2007'de, 17 yaşındayken, Almanya'da yaşayan ailesini ziyaret etmek için vize talebinde bulunan fakat talebi reddedilen Leyla Ecem Demirkan'ın bu ülke aleyhine açtığı davayı karara bağlayan Lüksemburg merkezli AB mahkemesi, hizmet sunan Türk vatandaşlarına tanınan vize muafiyetinin turistler ve tedavi olmak isteyen hastalar gibi hizmet almak isteyenleri kapsamadığını kararlaştırdı.
Avrupa Adalet Divanı, daha önce verdiği Türk vatandaşlarına vize muafiyetini ilgilendiren bir başka kararda, Türk vatandaşlarına hizmet sunumu için AB üyesi ülkelere girişlerinde vize şartı getirilemeyeceğine hükmetmişti.
Tır şoförleri Mehmet Soysal ve İbrahim Savatlı'nın yine Almanya aleyhine açtığı sözkonusu davanın 9 Şubat 2009 tarihli kararında, Türkiye ve Avrupa Ekonomik Topluluğu arasında imzalanan 23 Kasım 1970 tarihli Katma Protokol'ün 41'inci maddesinin, yürürlüğe girdiği tarihte vize yükümlülüğü bulunmaması nedeniyle, "Türkiye'de kurulu şirketlerde çalışan Türk vatandaşlarına, hizmet sunumu için AB üyesi ülkelere girişlerinde vize şartı getirilemeyeceği şeklinde yorumlanması gerektiğini" kararlaştırmıştı.

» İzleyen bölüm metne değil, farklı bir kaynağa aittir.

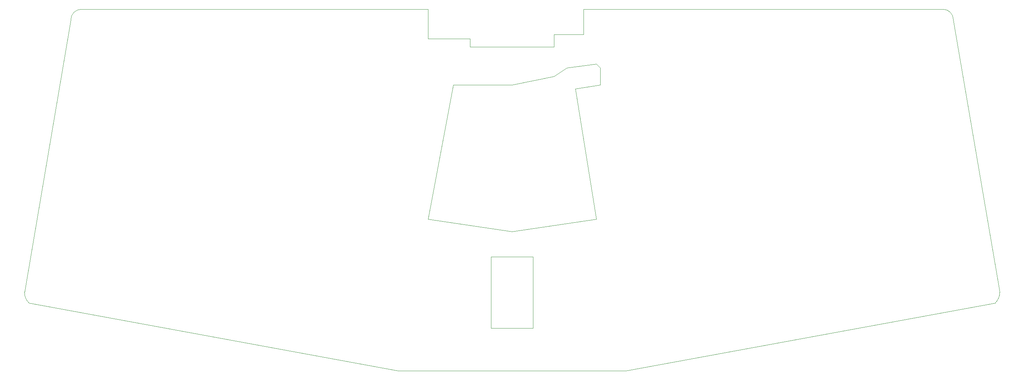
<source format=gbr>
%TF.GenerationSoftware,KiCad,Pcbnew,(5.1.10)-1*%
%TF.CreationDate,2021-11-03T20:37:37-06:00*%
%TF.ProjectId,VColChoc44 - Mid,56436f6c-4368-46f6-9334-34202d204d69,rev?*%
%TF.SameCoordinates,Original*%
%TF.FileFunction,Profile,NP*%
%FSLAX46Y46*%
G04 Gerber Fmt 4.6, Leading zero omitted, Abs format (unit mm)*
G04 Created by KiCad (PCBNEW (5.1.10)-1) date 2021-11-03 20:37:37*
%MOMM*%
%LPD*%
G01*
G04 APERTURE LIST*
%TA.AperFunction,Profile*%
%ADD10C,0.050000*%
%TD*%
G04 APERTURE END LIST*
D10*
X167000000Y-60000000D02*
X252500000Y-60000000D01*
X130000000Y-67000000D02*
X130000000Y-60000000D01*
X140000000Y-67000000D02*
X130000000Y-67000000D01*
X140000000Y-69000000D02*
X140000000Y-67000000D01*
X150000000Y-69000000D02*
X140000000Y-69000000D01*
X167000000Y-66000000D02*
X167000000Y-60000000D01*
X160000000Y-66000000D02*
X167000000Y-66000000D01*
X160000000Y-69000000D02*
X160000000Y-66000000D01*
X150000000Y-69000000D02*
X160000000Y-69000000D01*
X136000000Y-78000000D02*
X130000000Y-110000000D01*
X150000000Y-78000000D02*
X136000000Y-78000000D01*
X160000000Y-76000000D02*
X150000000Y-78000000D01*
X163000000Y-74000000D02*
X160000000Y-76000000D01*
X170000000Y-73000000D02*
X163000000Y-74000000D01*
X171000000Y-74000000D02*
X170000000Y-73000000D01*
X171000000Y-76000000D02*
X171000000Y-74000000D01*
X171000000Y-78000000D02*
X171000000Y-76000000D01*
X165000000Y-79000000D02*
X171000000Y-78000000D01*
X170000000Y-110000000D02*
X165000000Y-79000000D01*
X150000000Y-113000000D02*
X170000000Y-110000000D01*
X150000000Y-113000000D02*
X130000000Y-110000000D01*
X145000000Y-136000000D02*
X150000000Y-136000000D01*
X145000000Y-119000000D02*
X145000000Y-136000000D01*
X155000000Y-119000000D02*
X145000000Y-119000000D01*
X155000000Y-136000000D02*
X155000000Y-119000000D01*
X150000000Y-136000000D02*
X155000000Y-136000000D01*
X252500000Y-60000000D02*
G75*
G02*
X255000000Y-62500000I0J-2500000D01*
G01*
X35000001Y-129999999D02*
G75*
G02*
X33964468Y-127500000I2499999J2499999D01*
G01*
X266035532Y-127500000D02*
G75*
G02*
X264999999Y-129999999I-3535532J0D01*
G01*
X45000000Y-62500000D02*
G75*
G02*
X47500000Y-60000000I2500000J0D01*
G01*
X45000000Y-62500000D02*
X33964468Y-127500000D01*
X122894427Y-146211146D02*
X177105573Y-146211146D01*
X47500000Y-60000000D02*
X130000000Y-60000000D01*
X35000000Y-130000000D02*
X122894427Y-146211146D01*
X177105573Y-146211146D02*
X265000000Y-130000000D01*
X255000000Y-62500000D02*
X266035532Y-127500000D01*
M02*

</source>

AB müktesebatında, turistler, tedavi olmak isteyen hastalar ve akraba ziyaretleri gibi potansiyel ya da fiili hizmet alımını ilgilendiren gruplar ve faaliyetler, hizmet sunumu özgürlüğü kapsamına giriyor. Avrupa Adalet Divanı'nın Demirkan davasında verdiği karar bu anlamda bir geriye dönüşü simgeliyor.